Problem to work on
Reproduce every one of the lines below character for character, keeping their order and line breaks.
*** Information ***
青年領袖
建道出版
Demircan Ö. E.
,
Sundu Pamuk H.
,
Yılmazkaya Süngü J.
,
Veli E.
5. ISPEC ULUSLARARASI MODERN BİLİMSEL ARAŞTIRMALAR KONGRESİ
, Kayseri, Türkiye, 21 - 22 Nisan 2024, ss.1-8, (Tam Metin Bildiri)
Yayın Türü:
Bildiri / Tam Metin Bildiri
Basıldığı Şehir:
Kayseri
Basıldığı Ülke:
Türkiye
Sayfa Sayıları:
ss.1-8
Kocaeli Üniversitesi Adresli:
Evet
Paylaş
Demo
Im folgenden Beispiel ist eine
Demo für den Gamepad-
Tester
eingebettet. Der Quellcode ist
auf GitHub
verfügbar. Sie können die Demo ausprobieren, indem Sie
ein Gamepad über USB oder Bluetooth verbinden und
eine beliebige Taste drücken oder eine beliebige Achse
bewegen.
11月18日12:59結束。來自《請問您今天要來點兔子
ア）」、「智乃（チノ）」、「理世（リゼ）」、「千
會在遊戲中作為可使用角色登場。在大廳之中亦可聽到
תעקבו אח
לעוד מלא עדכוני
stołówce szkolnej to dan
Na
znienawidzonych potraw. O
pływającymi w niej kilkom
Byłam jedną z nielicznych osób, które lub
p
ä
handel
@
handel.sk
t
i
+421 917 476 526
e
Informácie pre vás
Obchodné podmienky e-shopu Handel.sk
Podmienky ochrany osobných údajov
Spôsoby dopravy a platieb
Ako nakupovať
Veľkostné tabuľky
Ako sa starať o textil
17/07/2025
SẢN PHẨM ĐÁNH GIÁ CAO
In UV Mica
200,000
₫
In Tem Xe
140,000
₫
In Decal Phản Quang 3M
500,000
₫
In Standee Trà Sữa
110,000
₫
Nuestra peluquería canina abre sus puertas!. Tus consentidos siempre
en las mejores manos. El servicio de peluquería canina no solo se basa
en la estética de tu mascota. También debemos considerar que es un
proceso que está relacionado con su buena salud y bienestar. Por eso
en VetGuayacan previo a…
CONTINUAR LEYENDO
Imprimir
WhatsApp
*** End of Information ***
Answer to the exercise
青年領袖
建道出版
Demircan Ö. E.
,
Sundu Pamuk H.
,
Yılmazkaya Süngü J.
,
Veli E.
5. ISPEC ULUSLARARASI MODERN BİLİMSEL ARAŞTIRMALAR KONGRESİ
, Kayseri, Türkiye, 21 - 22 Nisan 2024, ss.1-8, (Tam Metin Bildiri)
Yayın Türü:
Bildiri / Tam Metin Bildiri
Basıldığı Şehir:
Kayseri
Basıldığı Ülke:
Türkiye
Sayfa Sayıları:
ss.1-8
Kocaeli Üniversitesi Adresli:
Evet
Paylaş
Demo
Im folgenden Beispiel ist eine
Demo für den Gamepad-
Tester
eingebettet. Der Quellcode ist
auf GitHub
verfügbar. Sie können die Demo ausprobieren, indem Sie
ein Gamepad über USB oder Bluetooth verbinden und
eine beliebige Taste drücken oder eine beliebige Achse
bewegen.
11月18日12:59結束。來自《請問您今天要來點兔子
ア）」、「智乃（チノ）」、「理世（リゼ）」、「千
會在遊戲中作為可使用角色登場。在大廳之中亦可聽到
תעקבו אח
לעוד מלא עדכוני
stołówce szkolnej to dan
Na
znienawidzonych potraw. O
pływającymi w niej kilkom
Byłam jedną z nielicznych osób, które lub
p
ä
handel
@
handel.sk
t
i
+421 917 476 526
e
Informácie pre vás
Obchodné podmienky e-shopu Handel.sk
Podmienky ochrany osobných údajov
Spôsoby dopravy a platieb
Ako nakupovať
Veľkostné tabuľky
Ako sa starať o textil
17/07/2025
SẢN PHẨM ĐÁNH GIÁ CAO
In UV Mica
200,000
₫
In Tem Xe
140,000
₫
In Decal Phản Quang 3M
500,000
₫
In Standee Trà Sữa
110,000
₫
Nuestra peluquería canina abre sus puertas!. Tus consentidos siempre
en las mejores manos. El servicio de peluquería canina no solo se basa
en la estética de tu mascota. También debemos considerar que es un
proceso que está relacionado con su buena salud y bienestar. Por eso
en VetGuayacan previo a…
CONTINUAR LEYENDO
Imprimir
WhatsApp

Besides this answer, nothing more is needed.